§ **Work to be completed**
From the entries that follow, gather each line holding the word "online".

§ **Data for this exercise**
════════════════

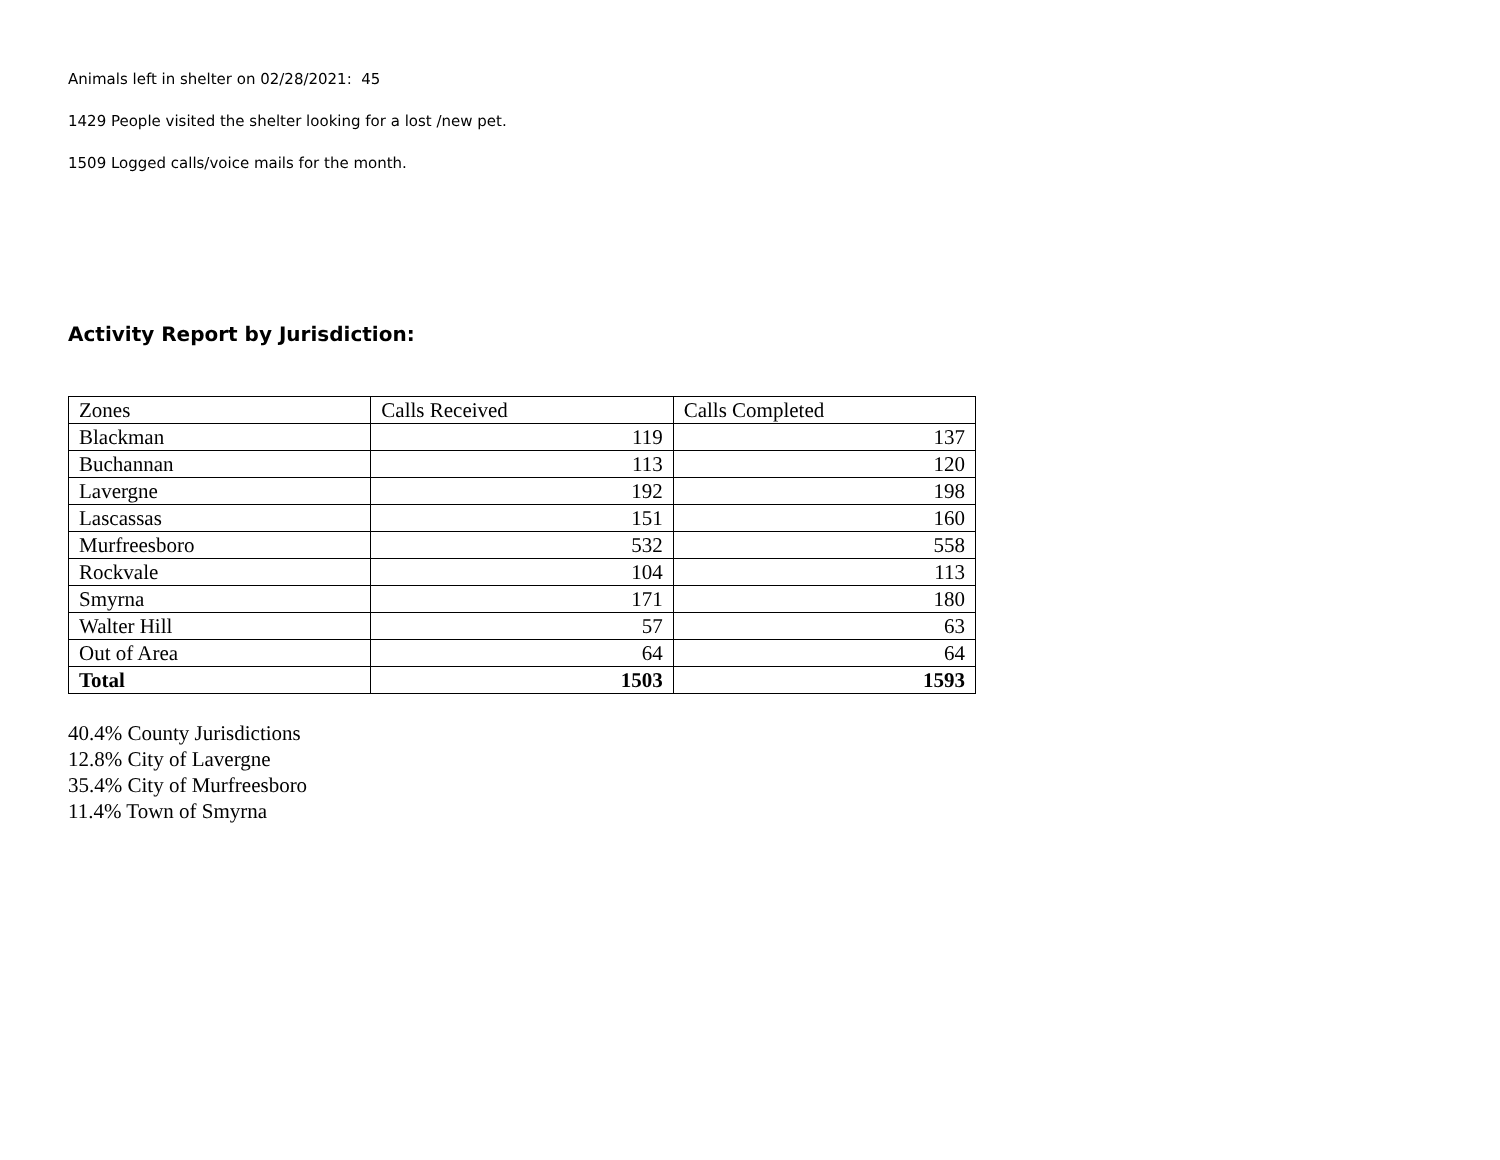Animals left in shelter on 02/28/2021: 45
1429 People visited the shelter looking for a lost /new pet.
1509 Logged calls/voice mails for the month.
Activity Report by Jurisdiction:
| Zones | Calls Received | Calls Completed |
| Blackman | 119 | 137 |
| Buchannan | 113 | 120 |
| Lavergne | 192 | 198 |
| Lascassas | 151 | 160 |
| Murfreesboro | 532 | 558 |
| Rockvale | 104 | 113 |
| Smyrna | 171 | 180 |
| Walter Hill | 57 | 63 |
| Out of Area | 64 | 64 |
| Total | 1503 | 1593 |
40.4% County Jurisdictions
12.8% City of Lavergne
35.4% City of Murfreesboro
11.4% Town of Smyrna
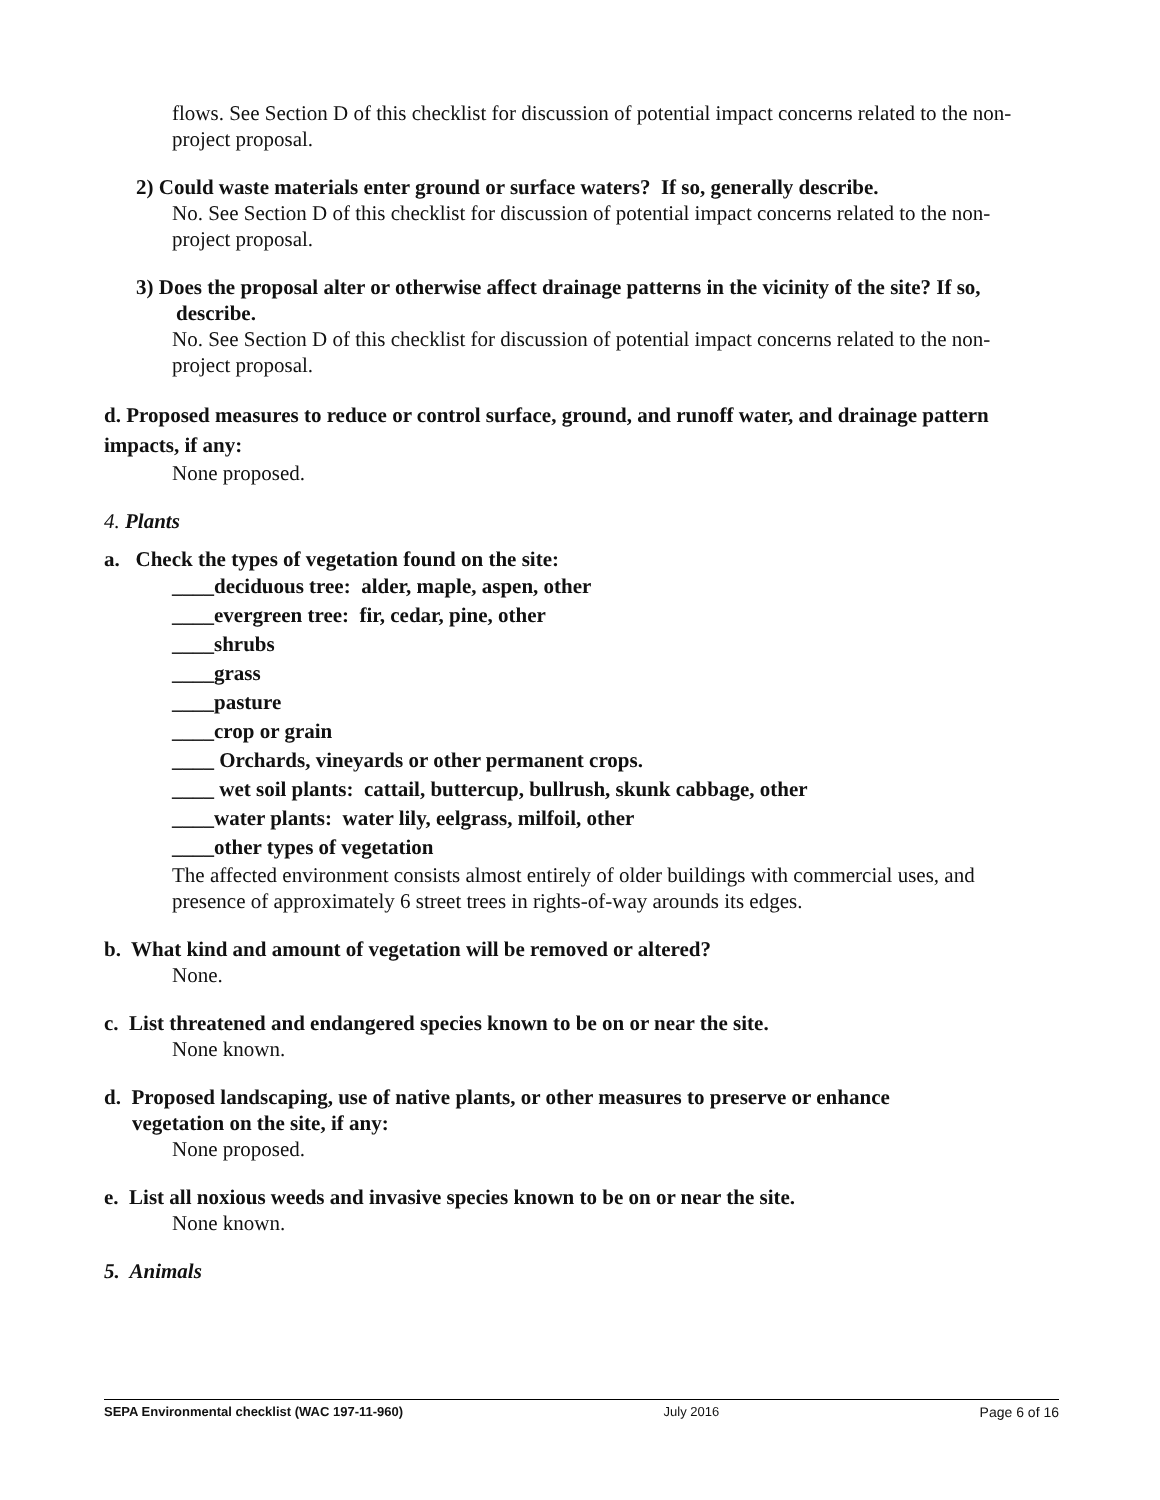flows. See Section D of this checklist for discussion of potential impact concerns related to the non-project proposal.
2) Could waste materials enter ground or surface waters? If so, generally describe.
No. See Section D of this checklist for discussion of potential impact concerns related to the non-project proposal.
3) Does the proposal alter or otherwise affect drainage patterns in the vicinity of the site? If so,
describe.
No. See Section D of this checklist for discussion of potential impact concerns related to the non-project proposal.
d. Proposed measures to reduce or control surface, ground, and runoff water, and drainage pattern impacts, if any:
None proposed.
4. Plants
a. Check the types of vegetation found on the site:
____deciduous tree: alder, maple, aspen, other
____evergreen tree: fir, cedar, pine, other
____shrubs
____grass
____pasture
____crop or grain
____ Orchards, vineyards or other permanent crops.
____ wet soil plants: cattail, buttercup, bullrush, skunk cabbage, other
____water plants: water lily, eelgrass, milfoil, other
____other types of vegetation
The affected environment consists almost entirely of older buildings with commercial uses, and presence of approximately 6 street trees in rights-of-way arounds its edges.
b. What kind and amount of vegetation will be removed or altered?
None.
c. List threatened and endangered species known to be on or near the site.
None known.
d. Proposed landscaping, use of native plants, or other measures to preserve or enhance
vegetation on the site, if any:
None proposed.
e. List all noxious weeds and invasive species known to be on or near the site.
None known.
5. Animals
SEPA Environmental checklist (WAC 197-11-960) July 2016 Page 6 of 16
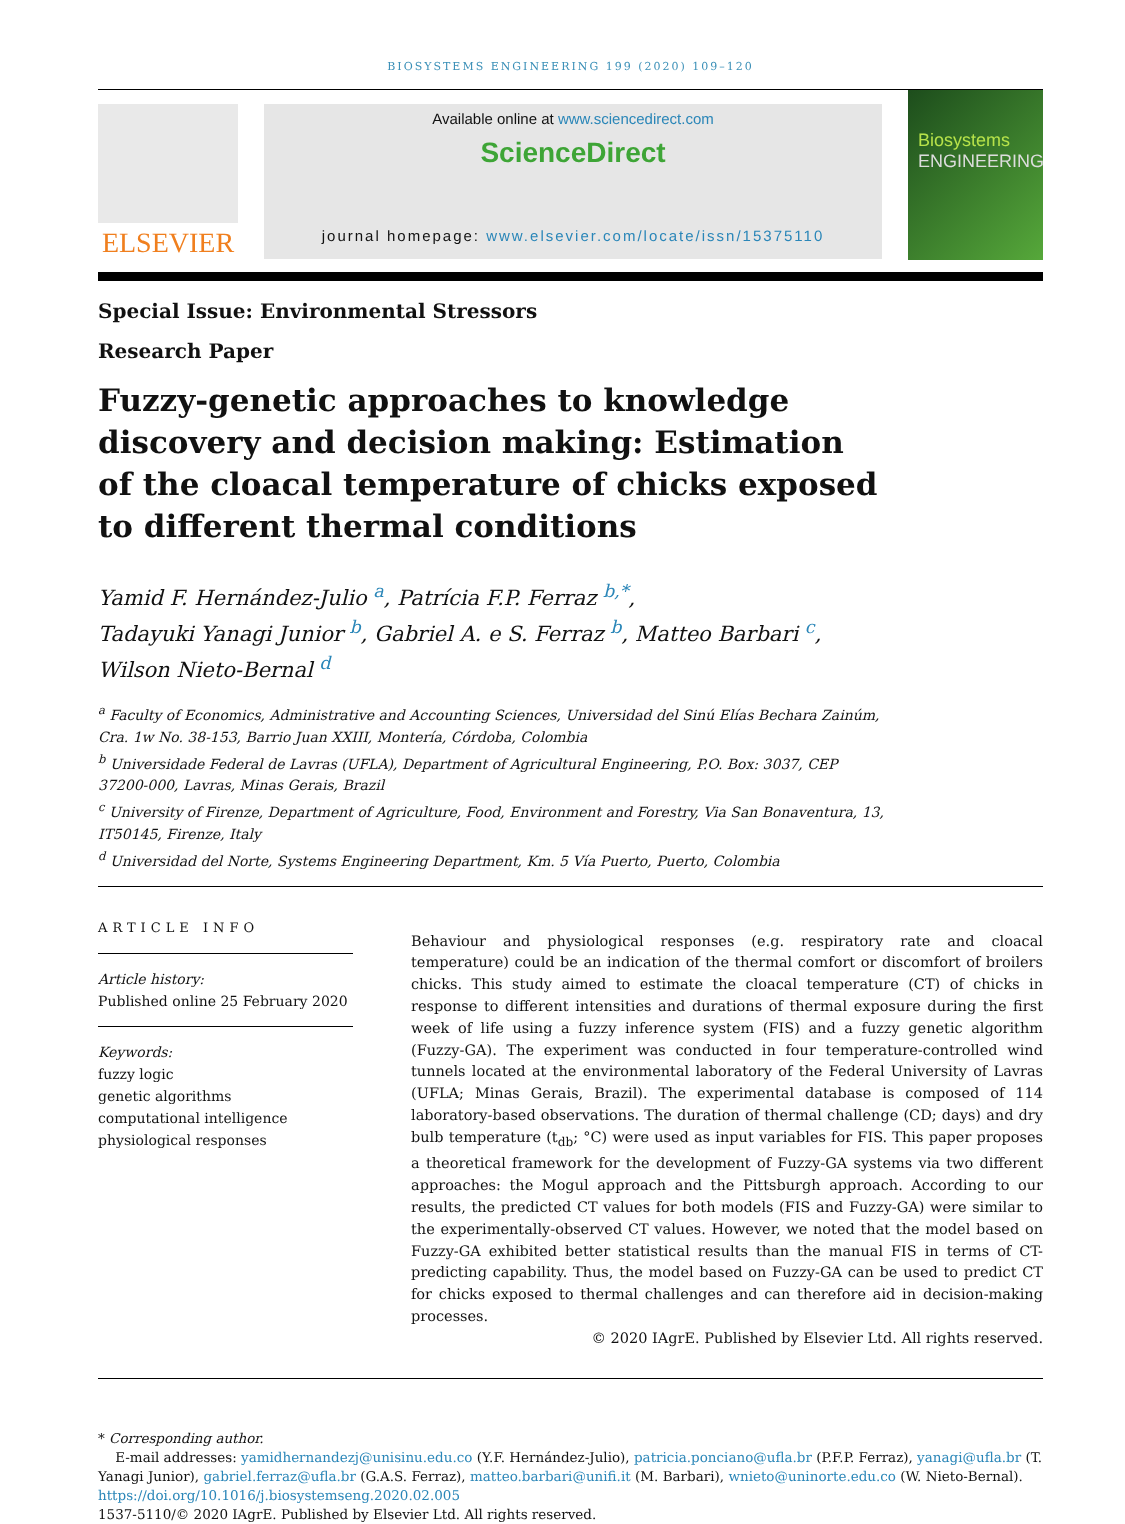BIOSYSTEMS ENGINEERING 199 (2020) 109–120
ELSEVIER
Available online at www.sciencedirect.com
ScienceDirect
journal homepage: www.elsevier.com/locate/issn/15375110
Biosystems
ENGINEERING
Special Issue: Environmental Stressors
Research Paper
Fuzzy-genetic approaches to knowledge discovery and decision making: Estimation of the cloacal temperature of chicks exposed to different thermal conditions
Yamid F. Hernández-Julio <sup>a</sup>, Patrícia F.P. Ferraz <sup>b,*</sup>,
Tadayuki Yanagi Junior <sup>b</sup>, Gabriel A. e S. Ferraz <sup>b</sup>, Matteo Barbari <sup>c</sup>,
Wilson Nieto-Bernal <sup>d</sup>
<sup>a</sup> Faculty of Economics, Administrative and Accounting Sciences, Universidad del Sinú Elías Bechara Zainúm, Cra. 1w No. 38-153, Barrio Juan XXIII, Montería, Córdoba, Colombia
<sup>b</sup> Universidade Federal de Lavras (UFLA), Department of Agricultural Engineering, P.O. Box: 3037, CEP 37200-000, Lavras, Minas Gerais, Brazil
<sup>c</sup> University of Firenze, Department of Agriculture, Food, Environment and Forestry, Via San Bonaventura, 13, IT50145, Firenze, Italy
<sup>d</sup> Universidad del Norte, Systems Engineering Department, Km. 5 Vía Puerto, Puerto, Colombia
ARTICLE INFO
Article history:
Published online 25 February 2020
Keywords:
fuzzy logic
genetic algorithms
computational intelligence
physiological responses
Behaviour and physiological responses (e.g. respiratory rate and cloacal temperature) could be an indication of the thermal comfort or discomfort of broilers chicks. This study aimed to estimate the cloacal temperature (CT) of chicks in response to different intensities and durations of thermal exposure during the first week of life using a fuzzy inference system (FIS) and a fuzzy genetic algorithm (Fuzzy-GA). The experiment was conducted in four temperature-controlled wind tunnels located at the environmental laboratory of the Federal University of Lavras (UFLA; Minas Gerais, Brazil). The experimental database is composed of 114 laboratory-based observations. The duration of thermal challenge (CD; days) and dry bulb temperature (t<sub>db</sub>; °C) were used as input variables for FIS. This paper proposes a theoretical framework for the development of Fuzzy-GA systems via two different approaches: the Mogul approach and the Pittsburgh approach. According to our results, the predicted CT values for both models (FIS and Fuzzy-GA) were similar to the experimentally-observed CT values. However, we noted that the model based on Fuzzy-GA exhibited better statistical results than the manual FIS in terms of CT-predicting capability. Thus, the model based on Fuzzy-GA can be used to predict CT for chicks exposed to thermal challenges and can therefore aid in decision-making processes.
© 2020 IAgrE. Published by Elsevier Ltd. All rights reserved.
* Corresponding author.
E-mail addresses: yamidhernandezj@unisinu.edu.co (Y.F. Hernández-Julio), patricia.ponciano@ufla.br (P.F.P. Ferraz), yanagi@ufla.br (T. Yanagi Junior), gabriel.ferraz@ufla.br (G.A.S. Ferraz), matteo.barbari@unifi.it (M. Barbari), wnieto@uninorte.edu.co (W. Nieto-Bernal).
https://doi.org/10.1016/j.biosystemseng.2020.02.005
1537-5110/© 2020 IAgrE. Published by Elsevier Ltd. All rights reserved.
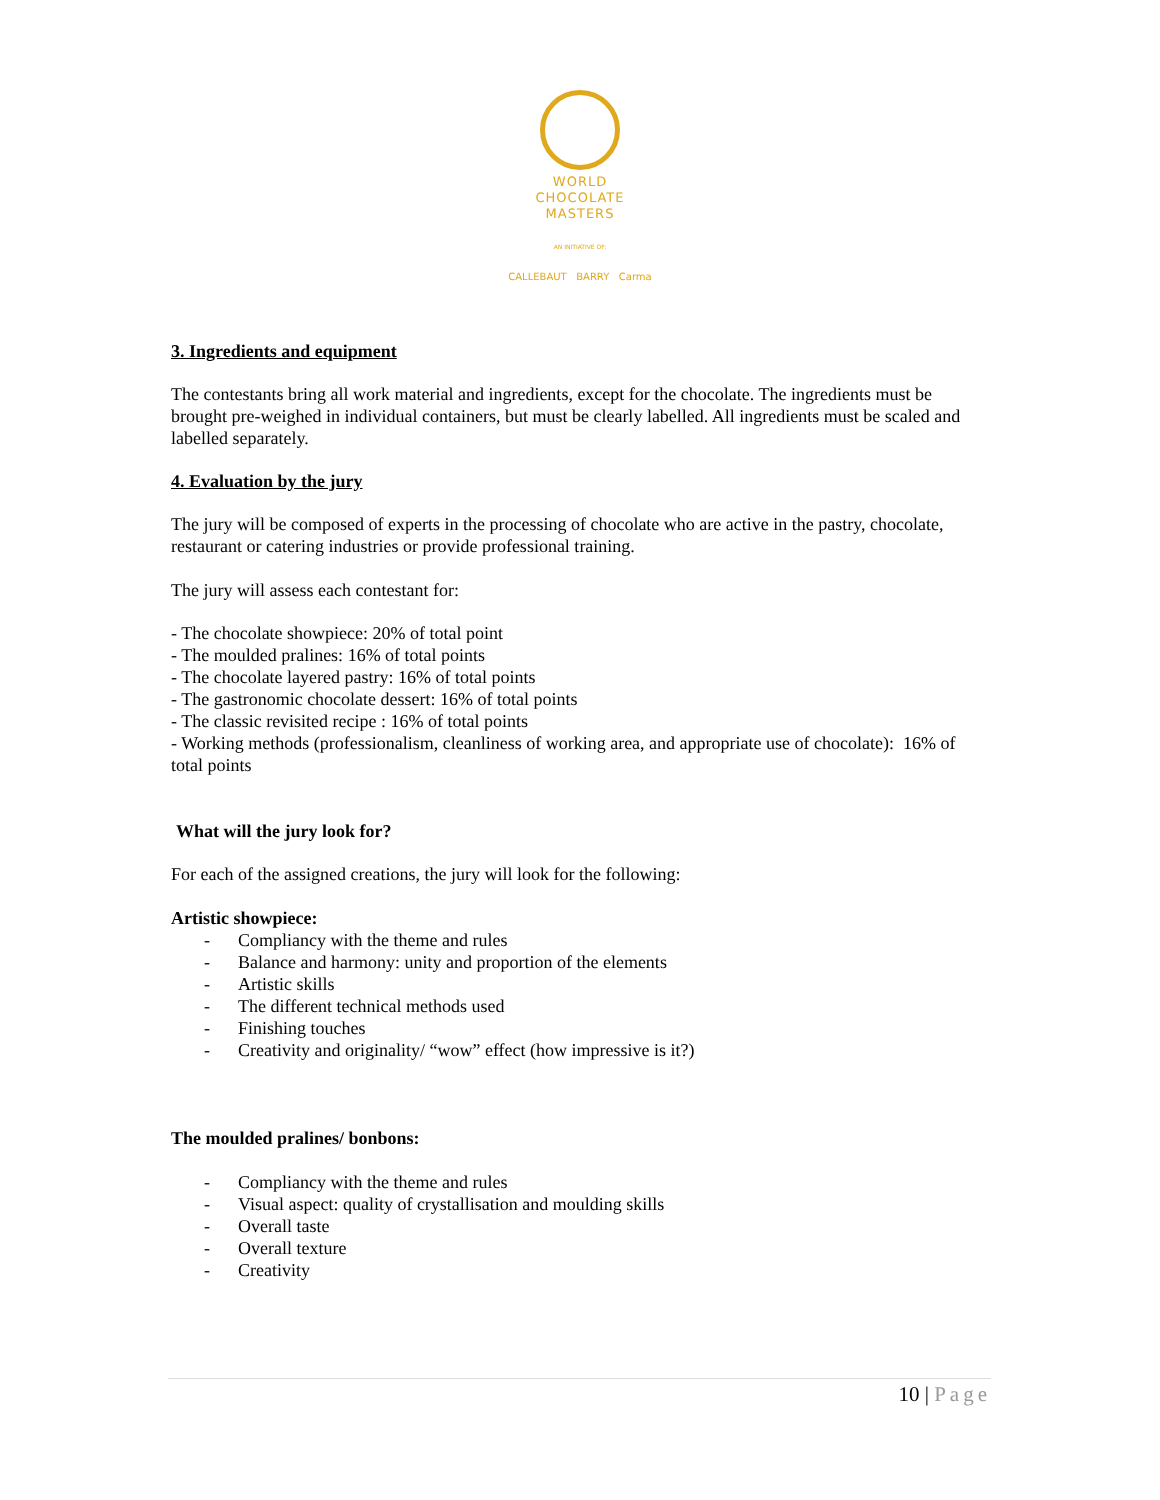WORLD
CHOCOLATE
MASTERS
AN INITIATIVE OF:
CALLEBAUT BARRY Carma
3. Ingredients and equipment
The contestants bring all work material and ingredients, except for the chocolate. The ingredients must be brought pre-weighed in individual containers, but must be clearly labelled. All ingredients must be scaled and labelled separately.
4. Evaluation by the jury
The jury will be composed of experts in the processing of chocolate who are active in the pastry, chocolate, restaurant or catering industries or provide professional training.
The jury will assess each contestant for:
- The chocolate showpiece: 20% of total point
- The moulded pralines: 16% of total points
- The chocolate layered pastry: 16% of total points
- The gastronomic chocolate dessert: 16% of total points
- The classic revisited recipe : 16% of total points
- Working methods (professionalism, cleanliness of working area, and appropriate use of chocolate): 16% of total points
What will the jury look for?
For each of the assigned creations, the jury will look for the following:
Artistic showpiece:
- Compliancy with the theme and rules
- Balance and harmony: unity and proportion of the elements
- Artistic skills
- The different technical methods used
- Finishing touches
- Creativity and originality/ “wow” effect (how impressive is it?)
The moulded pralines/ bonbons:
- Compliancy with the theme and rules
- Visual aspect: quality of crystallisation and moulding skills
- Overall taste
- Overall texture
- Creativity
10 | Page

════════════════

§ **Response**
Available online at www.sciencedirect.com
Published online 25 February 2020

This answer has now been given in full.